Il processo Eichmann, nel 1961, accelerò il processo della comparsa della memoria
individuale dei sopravvissuti attraverso le loro testimonianze e le voci letterarie e artistiche
della «seconda generazione» nata dai genitori sopravvissuti. Questo processo, sullo sfondo
della guerra del 1973 e della paura esistenziale che generò, raccontato nel quinto capitolo,
risultava da una nuova memoria della Shoah coniugata a quella personale di «ogni ebreo».
Nell’ultimo capitolo Bensoussan descrive come la nuova identità israeliana si crei intorno
al culto della memoria della Shoah in quanto destino innato, e come serva da cemento
non solo per l’eterogenea nazione israeliana, di cui più della metà dei cittadini sono di
origine araba e non europea, ma anche per saldare le relazioni con gli ebrei della Diaspora.

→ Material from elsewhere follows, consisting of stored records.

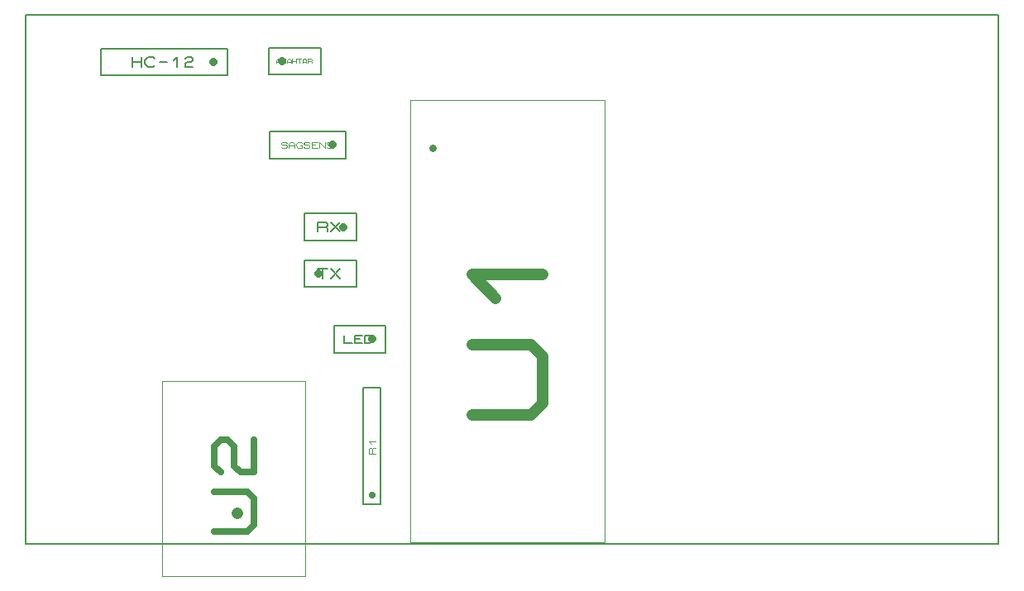
<source format=gbr>
G04 PROTEUS GERBER X2 FILE*
%TF.GenerationSoftware,Labcenter,Proteus,8.9-SP0-Build27865*%
%TF.CreationDate,2021-05-25T10:58:27+00:00*%
%TF.FileFunction,AssemblyDrawing,Top*%
%TF.FilePolarity,Positive*%
%TF.Part,Single*%
%TF.SameCoordinates,{7e8d9f27-8a4e-4830-a77b-d38f9a277b4e}*%
%FSLAX45Y45*%
%MOMM*%
G01*
%TA.AperFunction,Profile*%
%ADD16C,0.203200*%
%TA.AperFunction,Material*%
%ADD19C,0.100000*%
%ADD24C,0.762000*%
%ADD25C,1.200000*%
%ADD26C,1.184000*%
%ADD27C,0.669330*%
%ADD70C,0.203200*%
%ADD28C,0.812800*%
%ADD29C,0.066040*%
%ADD72C,0.711200*%
%ADD73C,0.106680*%
%ADD30C,0.132080*%
%ADD31C,0.097790*%
%ADD32C,0.164590*%
%TD.AperFunction*%
D16*
X+30000Y-5810000D02*
X+9990000Y-5810000D01*
X+9990000Y-390000D01*
X+30000Y-390000D01*
X+30000Y-5810000D01*
D19*
X+3967000Y-5793000D02*
X+5957000Y-5793000D01*
X+5957000Y-1263000D01*
X+3967000Y-1263000D01*
X+3967000Y-5793000D01*
D24*
X+4200000Y-1750000D02*
X+4200000Y-1750000D01*
D25*
X+4602000Y-4488000D02*
X+5202000Y-4488000D01*
X+5322000Y-4368000D01*
X+5322000Y-3888000D01*
X+5202000Y-3768000D01*
X+4602000Y-3768000D01*
X+4842000Y-3288000D02*
X+4602000Y-3048000D01*
X+5322000Y-3048000D01*
D19*
X+1432000Y-6140000D02*
X+2898000Y-6140000D01*
X+2898000Y-4142000D01*
X+1432000Y-4142000D01*
X+1432000Y-6140000D01*
D26*
X+2200000Y-5490000D02*
X+2200000Y-5490000D01*
D27*
X+1964200Y-5676466D02*
X+2298867Y-5676466D01*
X+2365800Y-5609533D01*
X+2365800Y-5341800D01*
X+2298867Y-5274867D01*
X+1964200Y-5274867D01*
X+2031133Y-5074067D02*
X+1964200Y-5007134D01*
X+1964200Y-4806334D01*
X+2031133Y-4739401D01*
X+2098067Y-4739401D01*
X+2165000Y-4806334D01*
X+2165000Y-5007134D01*
X+2231933Y-5074067D01*
X+2365800Y-5074067D01*
X+2365800Y-4739401D01*
D70*
X+2522840Y-997160D02*
X+3051160Y-997160D01*
X+3051160Y-722840D01*
X+2522840Y-722840D01*
X+2522840Y-997160D01*
D28*
X+2660000Y-860000D02*
X+2660000Y-860000D01*
D29*
X+2602088Y-879812D02*
X+2602088Y-853396D01*
X+2615296Y-840188D01*
X+2628504Y-840188D01*
X+2641712Y-853396D01*
X+2641712Y-879812D01*
X+2602088Y-866604D02*
X+2641712Y-866604D01*
X+2654920Y-879812D02*
X+2654920Y-840188D01*
X+2694544Y-879812D01*
X+2694544Y-840188D01*
X+2707752Y-879812D02*
X+2707752Y-853396D01*
X+2720960Y-840188D01*
X+2734168Y-840188D01*
X+2747376Y-853396D01*
X+2747376Y-879812D01*
X+2707752Y-866604D02*
X+2747376Y-866604D01*
X+2760584Y-879812D02*
X+2760584Y-840188D01*
X+2800208Y-840188D02*
X+2800208Y-879812D01*
X+2760584Y-860000D02*
X+2800208Y-860000D01*
X+2813416Y-840188D02*
X+2853040Y-840188D01*
X+2833228Y-840188D02*
X+2833228Y-879812D01*
X+2866248Y-879812D02*
X+2866248Y-853396D01*
X+2879456Y-840188D01*
X+2892664Y-840188D01*
X+2905872Y-853396D01*
X+2905872Y-879812D01*
X+2866248Y-866604D02*
X+2905872Y-866604D01*
X+2919080Y-879812D02*
X+2919080Y-840188D01*
X+2952100Y-840188D01*
X+2958704Y-846792D01*
X+2958704Y-853396D01*
X+2952100Y-860000D01*
X+2919080Y-860000D01*
X+2952100Y-860000D02*
X+2958704Y-866604D01*
X+2958704Y-879812D01*
D70*
X+3491100Y-5398900D02*
X+3668900Y-5398900D01*
X+3668900Y-4205100D01*
X+3491100Y-4205100D01*
X+3491100Y-5398900D01*
D72*
X+3580000Y-5310000D02*
X+3580000Y-5310000D01*
D73*
X+3612004Y-4887344D02*
X+3547996Y-4887344D01*
X+3547996Y-4834004D01*
X+3558664Y-4823336D01*
X+3569332Y-4823336D01*
X+3580000Y-4834004D01*
X+3580000Y-4887344D01*
X+3580000Y-4834004D02*
X+3590668Y-4823336D01*
X+3612004Y-4823336D01*
X+3569332Y-4780664D02*
X+3547996Y-4759328D01*
X+3612004Y-4759328D01*
D70*
X+3188840Y-3847160D02*
X+3717160Y-3847160D01*
X+3717160Y-3572840D01*
X+3188840Y-3572840D01*
X+3188840Y-3847160D01*
D28*
X+3580000Y-3710000D02*
X+3580000Y-3710000D01*
D30*
X+3294504Y-3670376D02*
X+3294504Y-3749624D01*
X+3373752Y-3749624D01*
X+3479416Y-3749624D02*
X+3400168Y-3749624D01*
X+3400168Y-3670376D01*
X+3479416Y-3670376D01*
X+3400168Y-3710000D02*
X+3453000Y-3710000D01*
X+3505832Y-3749624D02*
X+3505832Y-3670376D01*
X+3558664Y-3670376D01*
X+3585080Y-3696792D01*
X+3585080Y-3723208D01*
X+3558664Y-3749624D01*
X+3505832Y-3749624D01*
D70*
X+2528840Y-1857160D02*
X+3311160Y-1857160D01*
X+3311160Y-1582840D01*
X+2528840Y-1582840D01*
X+2528840Y-1857160D01*
D28*
X+3174000Y-1720000D02*
X+3174000Y-1720000D01*
D31*
X+2646188Y-1739558D02*
X+2655967Y-1749337D01*
X+2695083Y-1749337D01*
X+2704862Y-1739558D01*
X+2704862Y-1729779D01*
X+2695083Y-1720000D01*
X+2655967Y-1720000D01*
X+2646188Y-1710221D01*
X+2646188Y-1700442D01*
X+2655967Y-1690663D01*
X+2695083Y-1690663D01*
X+2704862Y-1700442D01*
X+2724420Y-1749337D02*
X+2724420Y-1710221D01*
X+2743978Y-1690663D01*
X+2763536Y-1690663D01*
X+2783094Y-1710221D01*
X+2783094Y-1749337D01*
X+2724420Y-1729779D02*
X+2783094Y-1729779D01*
X+2841768Y-1729779D02*
X+2861326Y-1729779D01*
X+2861326Y-1749337D01*
X+2822210Y-1749337D01*
X+2802652Y-1729779D01*
X+2802652Y-1710221D01*
X+2822210Y-1690663D01*
X+2851547Y-1690663D01*
X+2861326Y-1700442D01*
X+2880884Y-1739558D02*
X+2890663Y-1749337D01*
X+2929779Y-1749337D01*
X+2939558Y-1739558D01*
X+2939558Y-1729779D01*
X+2929779Y-1720000D01*
X+2890663Y-1720000D01*
X+2880884Y-1710221D01*
X+2880884Y-1700442D01*
X+2890663Y-1690663D01*
X+2929779Y-1690663D01*
X+2939558Y-1700442D01*
X+3017790Y-1749337D02*
X+2959116Y-1749337D01*
X+2959116Y-1690663D01*
X+3017790Y-1690663D01*
X+2959116Y-1720000D02*
X+2998232Y-1720000D01*
X+3037348Y-1749337D02*
X+3037348Y-1690663D01*
X+3096022Y-1749337D01*
X+3096022Y-1690663D01*
X+3115580Y-1739558D02*
X+3125359Y-1749337D01*
X+3164475Y-1749337D01*
X+3174254Y-1739558D01*
X+3174254Y-1729779D01*
X+3164475Y-1720000D01*
X+3125359Y-1720000D01*
X+3115580Y-1710221D01*
X+3115580Y-1700442D01*
X+3125359Y-1690663D01*
X+3164475Y-1690663D01*
X+3174254Y-1700442D01*
D70*
X+804840Y-1007160D02*
X+2095160Y-1007160D01*
X+2095160Y-732840D01*
X+804840Y-732840D01*
X+804840Y-1007160D01*
D28*
X+1958000Y-870000D02*
X+1958000Y-870000D01*
D32*
X+1120818Y-919378D02*
X+1120818Y-820623D01*
X+1219572Y-820623D02*
X+1219572Y-919378D01*
X+1120818Y-870000D02*
X+1219572Y-870000D01*
X+1351245Y-902919D02*
X+1334786Y-919378D01*
X+1285409Y-919378D01*
X+1252491Y-886460D01*
X+1252491Y-853541D01*
X+1285409Y-820623D01*
X+1334786Y-820623D01*
X+1351245Y-837082D01*
X+1400623Y-870000D02*
X+1482918Y-870000D01*
X+1548755Y-853541D02*
X+1581673Y-820623D01*
X+1581673Y-919378D01*
X+1663969Y-837082D02*
X+1680428Y-820623D01*
X+1729805Y-820623D01*
X+1746264Y-837082D01*
X+1746264Y-853541D01*
X+1729805Y-870000D01*
X+1680428Y-870000D01*
X+1663969Y-886460D01*
X+1663969Y-919378D01*
X+1746264Y-919378D01*
D70*
X+2888840Y-2697160D02*
X+3417160Y-2697160D01*
X+3417160Y-2422840D01*
X+2888840Y-2422840D01*
X+2888840Y-2697160D01*
D28*
X+3280000Y-2560000D02*
X+3280000Y-2560000D01*
D32*
X+3021327Y-2609378D02*
X+3021327Y-2510623D01*
X+3103622Y-2510623D01*
X+3120081Y-2527082D01*
X+3120081Y-2543541D01*
X+3103622Y-2560000D01*
X+3021327Y-2560000D01*
X+3103622Y-2560000D02*
X+3120081Y-2576460D01*
X+3120081Y-2609378D01*
X+3153000Y-2510623D02*
X+3251754Y-2609378D01*
X+3153000Y-2609378D02*
X+3251754Y-2510623D01*
D70*
X+2888840Y-3177160D02*
X+3417160Y-3177160D01*
X+3417160Y-2902840D01*
X+2888840Y-2902840D01*
X+2888840Y-3177160D01*
D28*
X+3026000Y-3040000D02*
X+3026000Y-3040000D01*
D32*
X+3021327Y-2990623D02*
X+3120081Y-2990623D01*
X+3070704Y-2990623D02*
X+3070704Y-3089378D01*
X+3153000Y-2990623D02*
X+3251754Y-3089378D01*
X+3153000Y-3089378D02*
X+3251754Y-2990623D01*
M02*

</source>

L’a. conclude che a questa comprensione della tragedia si è aggiunta, guerra dopo guerra,
la convinzione che il posto degli Ebrei nel mondo sarebbe stato ancora messo in discussione ed è per questo che «la memoria si è così rinchiusa come una trappola che impedisce
di vivere e condanna ad un costante ritorno all’angoscia» (p. 191).